What is needed: Reproduce the material below, switching "bbox" to "bounding box" and leaving everything else unchanged.

[Box annotation data]
#####

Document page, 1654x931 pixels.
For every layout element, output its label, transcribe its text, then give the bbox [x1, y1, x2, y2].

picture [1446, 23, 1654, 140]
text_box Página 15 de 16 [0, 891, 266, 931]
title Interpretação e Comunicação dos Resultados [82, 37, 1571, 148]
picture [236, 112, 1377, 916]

#####

Result of this task:
Document page, 1654x931 pixels.
For every layout element, output its label, transcribe its text, then give the bounding box [x1, y1, x2, y2].

picture [1446, 23, 1654, 140]
text_box Página 15 de 16 [0, 891, 266, 931]
title Interpretação e Comunicação dos Resultados [82, 37, 1571, 148]
picture [236, 112, 1377, 916]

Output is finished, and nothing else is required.